Today I look at things with that hurting eye, that aching heart, the disappointment and wonder why? It's just for a moment. I can't always be up and positive.

I look forward to my new move and changes with hope and faith but now with just a tiny bit of "WHAT IF" which frightens me because I have always taken my challenges one by one by getting knocked down, and I keep getting up, brushing off the dirt and wiping the blood off my face but I KEEP GETTING UP.

I guess that's what a MONKEY WRENCH can do in your life. You go along believing that WOW we are doing okay, life is good, and then a MONKEY WRENCH comes in and just gets caught in the spokes of your wheel and you go flying over the handle-bars. OUCH! That hurts! Where did that come from? Why is this happening? How could I be so trusting and stupid to believe that it was 100% okay.

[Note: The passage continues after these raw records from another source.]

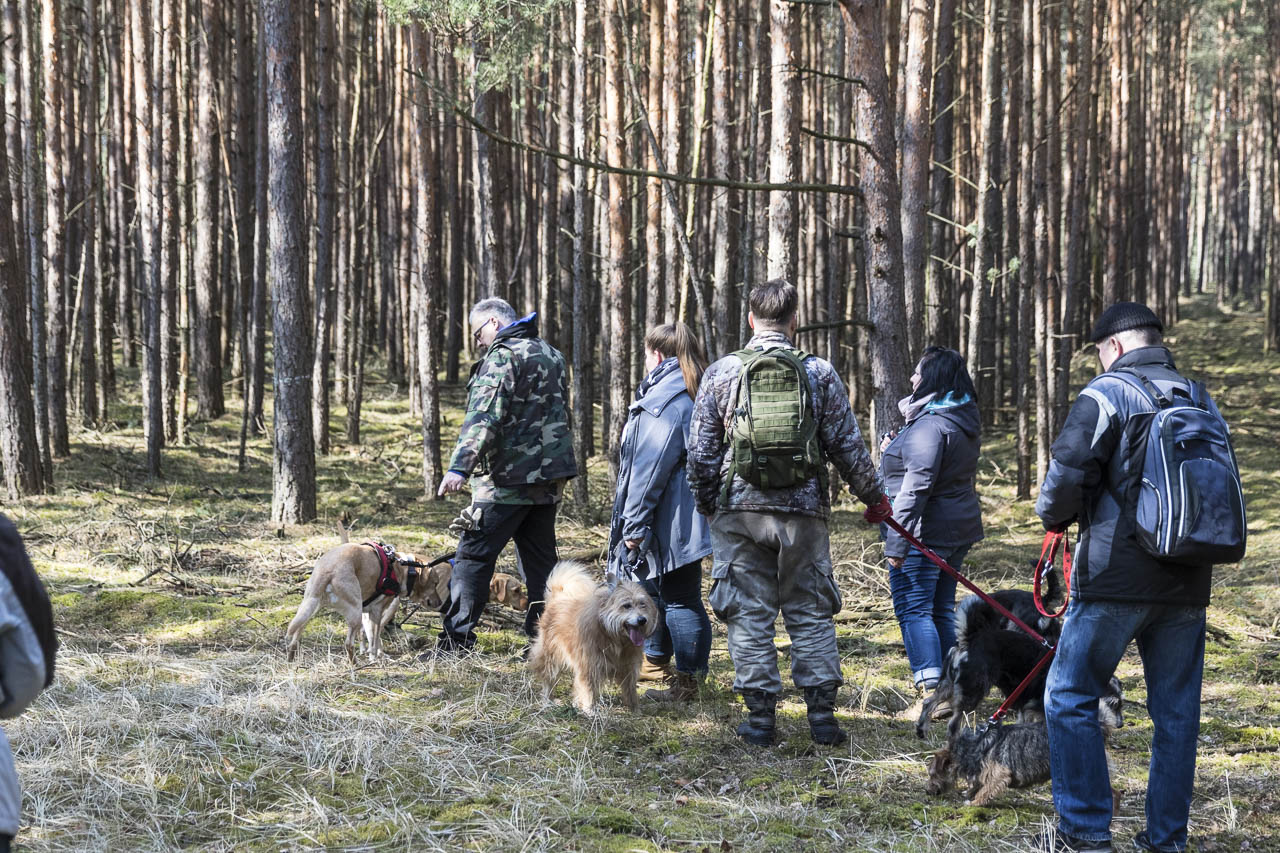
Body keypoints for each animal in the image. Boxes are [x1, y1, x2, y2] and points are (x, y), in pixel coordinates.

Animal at [284, 524, 451, 663]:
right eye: (435, 583)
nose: (440, 603)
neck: (403, 568)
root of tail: (328, 570)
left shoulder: (368, 612)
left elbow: (370, 636)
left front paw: (373, 655)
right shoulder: (377, 611)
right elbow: (375, 638)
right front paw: (375, 657)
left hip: (311, 606)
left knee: (295, 637)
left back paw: (292, 662)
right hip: (355, 611)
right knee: (348, 643)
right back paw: (355, 666)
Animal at [527, 561, 658, 713]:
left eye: (643, 605)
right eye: (626, 605)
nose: (642, 620)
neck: (613, 636)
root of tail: (557, 595)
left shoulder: (628, 667)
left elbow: (630, 690)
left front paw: (635, 710)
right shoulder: (589, 666)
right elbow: (588, 690)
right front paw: (590, 711)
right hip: (550, 656)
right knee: (549, 679)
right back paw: (548, 701)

BUT once again, I say Okay God. This is all yours. This is now in your INBOX and you can take care of it please because, to tell you the truth, I am not sure I have the energy to deal with it anymore. God, can you take this big sack of burden here and can you carry it for me.... thanks. I know you said you would and I have basically been carrying a good portion of it for awhile now...and I need to see the CHIROPRACTOR again. I appreciate it! You said you would never leave nor forsake us and I am trusting in your word.

"For as the rain cometh down, and the snow from heaven, and returneth not thither, but watereth the earth, and maketh it bring forth and bud, that it may give seed to the sower, and bread to the eater: So shall my word be that goeth forth out of my mouth: it shall not return unto me void, but it shall accomplish that which I please, and it shall prosper in the thing whereto I sent it" (Isaiah 55:10, 11).

A STORY

WAS IT THE COFFEE YOU WANTED?

A group of alumni, highly established in their careers, got together to visit their old university professor.

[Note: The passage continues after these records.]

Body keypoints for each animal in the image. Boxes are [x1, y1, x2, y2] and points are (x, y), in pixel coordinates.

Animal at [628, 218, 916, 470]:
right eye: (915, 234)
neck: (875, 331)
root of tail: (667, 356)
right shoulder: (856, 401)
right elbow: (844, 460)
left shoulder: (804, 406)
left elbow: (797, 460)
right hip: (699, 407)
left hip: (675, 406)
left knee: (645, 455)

Conversation soon turned into complaints about stress in work and life. Offering his guests coffee, the professor went to the kitchen and returned with a large pot of coffee and an assortment of cups--porcelain, plastic, glass, crystal; some plain looking, some expensive, some exquisite--telling them to help themselves to the coffee.

When all the students had a cup of coffee in hand, the professor said: "If you noticed, all the nice looking expensive cups were taken up, leaving behind the plain and cheap ones. While it is but normal for you to want only the best for yourselves, that is the source of your problems and stress.

"What all of you really wanted was coffee, not the cup, but you consciously went for the best cups and were eyeing each other's cups.

"Now consider this: Life is the coffee, and the jobs, money and position in society are the cups.

They are just tools to hold and contain Life, and do not change the quality of Life. Sometimes, by concentrating only on the cup, we fail to enjoy the coffee God has provided.

"So, don't let the cups drive you .... enjoy the coffee instead."